Over the years in my practice as an attorney, I have become keenly aware that people are constantly searching for something: it may be victory over injury or illness, or peace from the turmoil that has upended their lives, or something more that can’t really be described by words. This search isn’t limited to my clients, people who have been injured through no fault of their own. It seems to be a universal endeavor, common to human beings the world over, especially among adults. Some are searching for meaning. Others are searching for purpose (yes, there is a difference). A small segment of the population is no longer searching either because they have found what they are looking for or, tragically, because they no longer believe they can find it.

Yet some people seem to find purpose and meaning everywhere they look. And this is what I see in the picture my daughter took on the 4th of July. She was just enjoying herself and the hundred-degree weather when she took this photo. Yes, she was happy to celebrate another national holiday with family and friends, but there’s more to it than that.

Of course, she knows little or nothing about what we now call the “peace” sign. She doesn’t know that in the modern era it was popularized by Winston Churchill who was making a bold declaration of an impending Allied victory. She doesn’t know that the counterculture of the 60’s adopted the sign as a symbol of peace. Nor does she understand the irony that victory in war often brings peace. Regardless, she has found an easy way to express the peace and happiness that she finds in living. And she is living without a real care for the turmoil that most of us perceive to be in the world.

Somehow we lose some of the joy and happiness inherent in life as we leave childhood behind and begin to face the world with grit and determination, or calculation and fear. The growth mindset that is so common among children that allows for greater creativity and resourcefulness, even in using something so simple as a paperclip, becomes a thing of the past. Life becomes fixed and there is little we can do to change it. Or so we begin to think.

But there is a counterweight to this. It has been said that we are the average of our five closest friends. The old English saying is “Birds of a feather flock together”. In Spanish it’s “Si quieres saber quien eres, dime con quien andas.” In my experience, if your friends have a growth mindset, you will too. If your friends find peace and happiness in living, you will too. If your friends live life with purpose and meaning, you will too.

I have found this to be true in my personal life and have seen it at Anderson Law. When we surround ourselves with people who are willing to learn and grow, to mix work with play, and to treat each other like family, we end up with the ability to overcome the obstacles that we come across in life. In fact, we begin to see obstacles less as impossible roadblocks and more as challenges that can be extremely rewarding, whether or not they were self-imposed.
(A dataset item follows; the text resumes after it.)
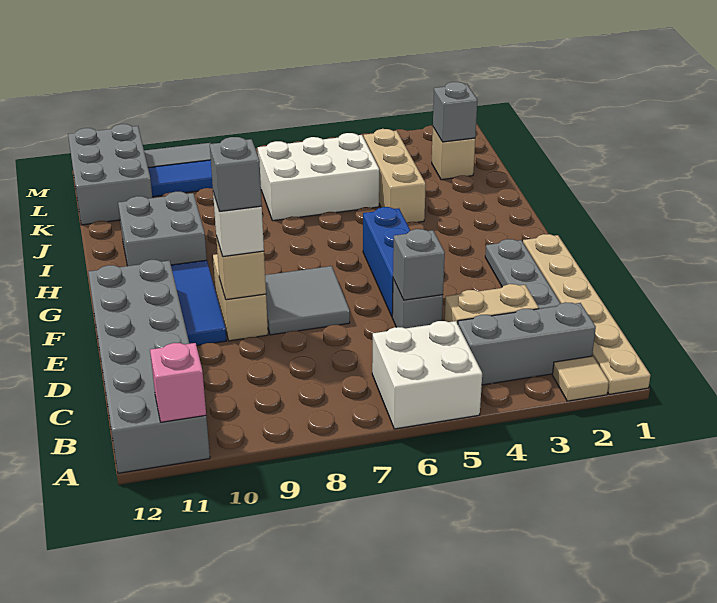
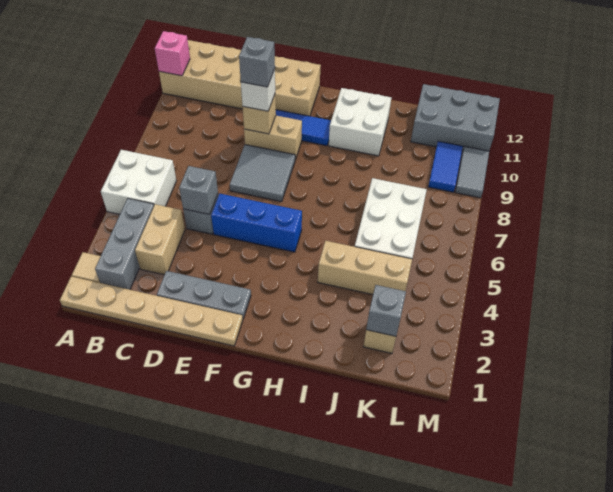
grey brick A11:F12 level 1 -> tan brick A11:F12 level 1
grey brick H10:I11 level 1 -> white brick H10:I11 level 1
We become much less concerned with the power that external forces have over our lives when we realize that we have an inherent ability to use them for our benefit.

At this point, you might be thinking “Does this mean I should be changing my friends?” The answer depends, I guess, on who your friends are. We all know it’s not that easy to find new friends, so how about just starting with adding one friend who has the attributes that you are looking for? Even if you aren’t sure what it is that you are looking for, there’s a good chance that your new friend can help. And, who knows, maybe you’ll find greater meaning along the way.